The focus of this study was to develop greater understanding about the unique experiences of active-duty military soldiers who are taking online courses. The qualitative phenomenological study was comprised of online active military (OAM) students taking undergraduate college level courses offered by the Distance Learning Military Programs at a Californian community college. Six participants volunteered while taking online courses from various locations around the world, including sites that were located in an increased zone of conflict. The study’s results provided information that may assist with improving future military students’ learning experiences while they are facing the conflicts associated with military service.

The results included themes defined as: online learning experience, personal traits & goals, support systems, conflict of work/ life balance, organizational skills & coping mechanisms. The data collected was documented, analyzed and divided into themes that illustrated the potential conflicts and solutions specifically related to the study’s sample. The data collected may assist in providing more qualitative study-based framework for research to improve active military students’ online learning success.

_Entries supplied_
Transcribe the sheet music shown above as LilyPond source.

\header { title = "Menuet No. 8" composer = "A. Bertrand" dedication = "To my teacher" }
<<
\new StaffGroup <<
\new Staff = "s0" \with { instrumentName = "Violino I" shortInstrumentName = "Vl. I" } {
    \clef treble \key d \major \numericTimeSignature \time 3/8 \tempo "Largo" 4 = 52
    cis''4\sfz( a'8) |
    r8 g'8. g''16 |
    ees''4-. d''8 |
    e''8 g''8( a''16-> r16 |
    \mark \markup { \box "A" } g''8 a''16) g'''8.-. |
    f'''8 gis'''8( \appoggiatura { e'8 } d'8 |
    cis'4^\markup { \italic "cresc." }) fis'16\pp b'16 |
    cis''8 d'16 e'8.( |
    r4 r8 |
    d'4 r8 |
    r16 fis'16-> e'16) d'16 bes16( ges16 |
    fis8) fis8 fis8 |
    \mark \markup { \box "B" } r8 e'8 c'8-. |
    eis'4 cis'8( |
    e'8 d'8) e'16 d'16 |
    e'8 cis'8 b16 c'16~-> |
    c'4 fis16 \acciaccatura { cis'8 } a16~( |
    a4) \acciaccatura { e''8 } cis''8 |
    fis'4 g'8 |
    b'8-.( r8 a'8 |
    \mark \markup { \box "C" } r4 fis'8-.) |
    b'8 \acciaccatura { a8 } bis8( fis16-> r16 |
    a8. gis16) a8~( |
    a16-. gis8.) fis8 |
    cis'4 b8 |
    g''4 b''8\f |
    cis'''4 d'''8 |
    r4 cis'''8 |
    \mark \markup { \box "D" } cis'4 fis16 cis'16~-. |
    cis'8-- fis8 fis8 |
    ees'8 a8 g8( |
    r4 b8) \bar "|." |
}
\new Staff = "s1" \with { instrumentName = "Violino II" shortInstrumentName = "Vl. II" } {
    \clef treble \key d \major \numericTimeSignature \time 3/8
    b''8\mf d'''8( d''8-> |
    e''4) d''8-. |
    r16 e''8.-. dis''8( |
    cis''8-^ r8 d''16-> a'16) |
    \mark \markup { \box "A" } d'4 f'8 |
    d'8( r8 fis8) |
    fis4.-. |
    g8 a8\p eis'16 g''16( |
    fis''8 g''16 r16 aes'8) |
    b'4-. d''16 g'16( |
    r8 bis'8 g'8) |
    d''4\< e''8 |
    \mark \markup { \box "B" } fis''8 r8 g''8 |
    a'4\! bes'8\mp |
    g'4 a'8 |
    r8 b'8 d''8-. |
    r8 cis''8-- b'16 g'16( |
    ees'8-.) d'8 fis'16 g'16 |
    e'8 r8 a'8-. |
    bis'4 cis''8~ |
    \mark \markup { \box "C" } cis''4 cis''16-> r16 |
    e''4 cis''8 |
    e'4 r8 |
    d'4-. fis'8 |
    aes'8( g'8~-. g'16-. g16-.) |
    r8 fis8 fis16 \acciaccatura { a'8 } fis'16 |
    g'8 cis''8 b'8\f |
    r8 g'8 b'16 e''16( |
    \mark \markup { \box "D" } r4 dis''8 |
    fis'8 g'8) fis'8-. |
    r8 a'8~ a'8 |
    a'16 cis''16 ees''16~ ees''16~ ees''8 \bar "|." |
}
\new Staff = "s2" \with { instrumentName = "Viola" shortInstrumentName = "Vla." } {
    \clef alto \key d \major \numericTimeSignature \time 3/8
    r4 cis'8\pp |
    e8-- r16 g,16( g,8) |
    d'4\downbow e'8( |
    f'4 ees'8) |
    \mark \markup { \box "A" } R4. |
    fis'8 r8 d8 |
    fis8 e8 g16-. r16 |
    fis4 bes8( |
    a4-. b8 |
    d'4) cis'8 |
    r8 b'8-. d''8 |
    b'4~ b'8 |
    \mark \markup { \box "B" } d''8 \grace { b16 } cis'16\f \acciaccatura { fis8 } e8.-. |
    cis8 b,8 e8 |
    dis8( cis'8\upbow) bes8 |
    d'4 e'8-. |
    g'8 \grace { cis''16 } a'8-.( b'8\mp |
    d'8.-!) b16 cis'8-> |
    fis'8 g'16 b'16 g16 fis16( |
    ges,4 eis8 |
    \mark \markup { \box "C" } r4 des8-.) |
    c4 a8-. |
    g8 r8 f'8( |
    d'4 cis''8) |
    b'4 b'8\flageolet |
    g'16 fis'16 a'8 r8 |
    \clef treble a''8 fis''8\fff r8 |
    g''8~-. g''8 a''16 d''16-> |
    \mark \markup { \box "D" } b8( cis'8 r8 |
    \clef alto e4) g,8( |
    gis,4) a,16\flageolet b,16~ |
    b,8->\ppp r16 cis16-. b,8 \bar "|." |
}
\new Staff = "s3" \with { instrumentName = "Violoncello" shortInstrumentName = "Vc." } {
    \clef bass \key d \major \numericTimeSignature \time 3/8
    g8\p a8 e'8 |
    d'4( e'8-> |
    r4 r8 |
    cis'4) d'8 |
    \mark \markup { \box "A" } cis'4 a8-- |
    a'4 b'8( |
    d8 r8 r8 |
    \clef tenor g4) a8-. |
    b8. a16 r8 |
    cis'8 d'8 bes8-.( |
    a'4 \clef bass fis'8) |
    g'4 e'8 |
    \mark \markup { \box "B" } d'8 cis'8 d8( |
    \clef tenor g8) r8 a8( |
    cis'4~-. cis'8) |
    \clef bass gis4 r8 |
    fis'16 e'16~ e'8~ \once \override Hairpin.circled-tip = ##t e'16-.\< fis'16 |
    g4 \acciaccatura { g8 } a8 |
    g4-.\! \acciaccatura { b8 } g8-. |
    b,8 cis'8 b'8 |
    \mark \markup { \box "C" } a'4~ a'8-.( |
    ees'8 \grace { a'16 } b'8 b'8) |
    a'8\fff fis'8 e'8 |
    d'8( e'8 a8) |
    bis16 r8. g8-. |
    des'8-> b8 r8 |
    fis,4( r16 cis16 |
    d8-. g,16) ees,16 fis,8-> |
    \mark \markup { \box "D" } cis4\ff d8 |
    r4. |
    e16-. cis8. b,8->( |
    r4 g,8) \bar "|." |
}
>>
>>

_Request A_
Answer these questions about the excerpt, one per line:
(i) How many participants volunteered for the study?
(ii) What offered the undergraduate courses the participants were taking?
(iii) What three things were done with the data collected?
_Request B_
Collect every line of the listing that contains the string "bass". Case counts.

_Final answer A_
(i) Six participants volunteered.
(ii) The Distance Learning Military Programs at a Californian community college.
(iii) It was documented, analyzed, and divided into themes.

_Final answer B_
    \clef bass \key d \major \numericTimeSignature \time 3/8
    a'4 \clef bass fis'8) |
    \clef bass gis4 r8 |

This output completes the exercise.